▶ [ASSIGNMENT]:
Continue the news report about the booby-trapped apartment of the Aurora theater shooting suspect, picking up after its final sentence.

▶ [PASSAGE PROVIDED]:
The one-bedroom apartment rented by the suspect in Friday's shooting rampage inside a suburban Denver movie theater appears to have been rigged with an array of sophisticated booby traps that one official described as "unique."
The law enforcement official said that video shot by robots shows at least a dozen "victim-initiated devices" -- none of which appear to have been equipped with timers -- inside the apartment. "You normally don't see this situation," the official said.
Authorities hope to enter Saturday the third-floor apartment of James E. Holmes, who is accused of killing 12 people early Friday and wounding scores more in Aurora, Colorado, Police Chief Daniel Oates said.
Robots may return Saturday to shoot more video and/or to retrieve samples from inside the 850-square foot apartment, the first law enforcement official said.
It was not clear whether authorities were planning to detonate any of the devices.
"Jars of black powder" and what appear to be "liquid accelerants" attached to the explosive devices are also inside Apartment 10, the official said. "He placed other chemicals to enhance fire/thermal effect of IEDs," the official added about Holmes' apartment.
"He has a level of expertise, not crude," the official said.
About 100 officials were to converge at the apartment building at 1690 Paris Street. Federal personnel flown here from out of state include bomb technicians from the Bureau of Alcohol, Tobacco, Firearms and Explosives and Explosive Ordinance & Disposal specialists. Police evacuated five buildings Friday, including the one where Holmes lived, after he told them he had rigged his apartment with explosives.
"It is a very vexing problem how to enter that apartment safely. I personally have never seen anything like what the pictures show us is in there," Oates told reporters Friday night.

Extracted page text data

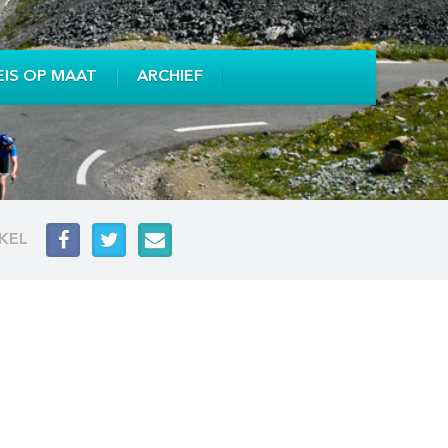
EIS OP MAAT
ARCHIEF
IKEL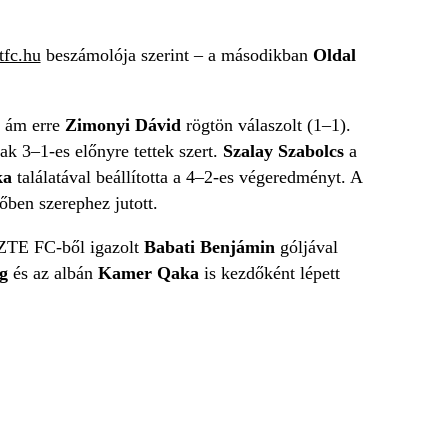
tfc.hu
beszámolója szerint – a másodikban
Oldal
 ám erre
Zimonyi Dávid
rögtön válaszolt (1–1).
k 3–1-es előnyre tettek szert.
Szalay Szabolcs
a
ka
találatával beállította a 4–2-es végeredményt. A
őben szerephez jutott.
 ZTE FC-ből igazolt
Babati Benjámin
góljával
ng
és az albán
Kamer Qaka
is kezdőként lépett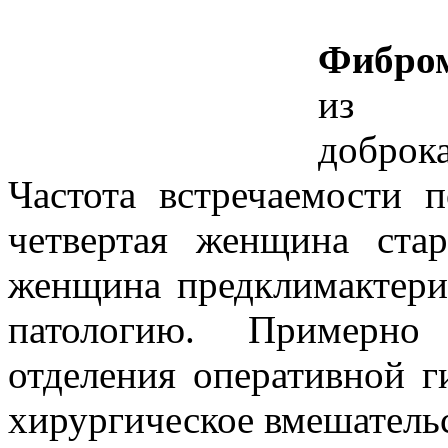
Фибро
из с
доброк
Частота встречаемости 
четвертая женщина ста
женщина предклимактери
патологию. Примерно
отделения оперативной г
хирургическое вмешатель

---

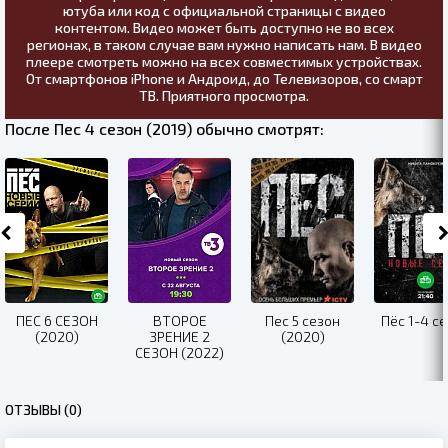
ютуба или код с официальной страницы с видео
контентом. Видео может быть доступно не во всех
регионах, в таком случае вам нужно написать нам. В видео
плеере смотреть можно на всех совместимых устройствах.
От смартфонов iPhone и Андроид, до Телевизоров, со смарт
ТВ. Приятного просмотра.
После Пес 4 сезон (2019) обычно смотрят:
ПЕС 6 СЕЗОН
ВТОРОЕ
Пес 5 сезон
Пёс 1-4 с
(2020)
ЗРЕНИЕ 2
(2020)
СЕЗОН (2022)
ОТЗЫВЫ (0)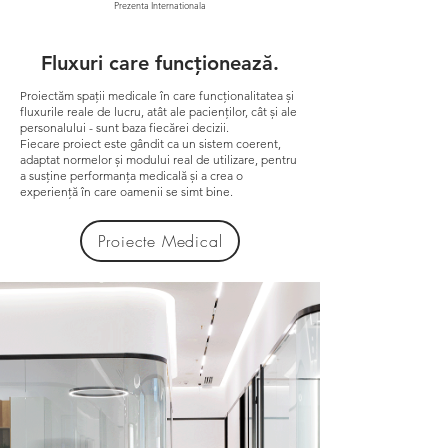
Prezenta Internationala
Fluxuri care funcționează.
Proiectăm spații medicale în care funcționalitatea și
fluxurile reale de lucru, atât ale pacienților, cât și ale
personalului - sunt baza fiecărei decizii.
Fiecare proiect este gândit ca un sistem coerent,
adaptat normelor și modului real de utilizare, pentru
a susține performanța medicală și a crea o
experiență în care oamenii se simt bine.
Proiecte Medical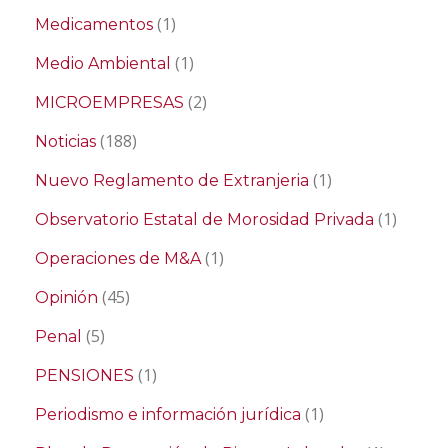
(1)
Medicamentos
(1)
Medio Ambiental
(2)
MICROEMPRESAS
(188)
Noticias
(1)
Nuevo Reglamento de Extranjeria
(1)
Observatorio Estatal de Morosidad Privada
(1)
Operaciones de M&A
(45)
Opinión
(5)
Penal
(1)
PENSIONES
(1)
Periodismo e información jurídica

▶ [RESPONSE BOX]:
"I see an awful lot of wire, trip wires, jars full of ammunition, jars full of liquid and ... things that look like mortar rounds."
Holmes told police shortly after he was apprehended in the rear parking lot of the movie theater that he had rigged his apartment, Oates said.
Police arrived at Holmes' apartment to find techno music blaring from the bedroom, according to a law enforcement source, who spoke on condition of anonymity.
The music was on a timer and apparently started once he left for the movie theater, said the source, who was not authorized to release details of the investigation to the media.
Oates said it could take days to work through the apartment safely.
While authorities did not say how many residents were evacuated from nearby buildings, the number is estimated to be in the hundreds.
Authorities began Friday night to allow families in four of the five evacuated buildings to return to their residences to retrieve personal items, such as medication, identification cards and clothing.
A shelter was set up at Aurora Central High School for those forced from their apartments.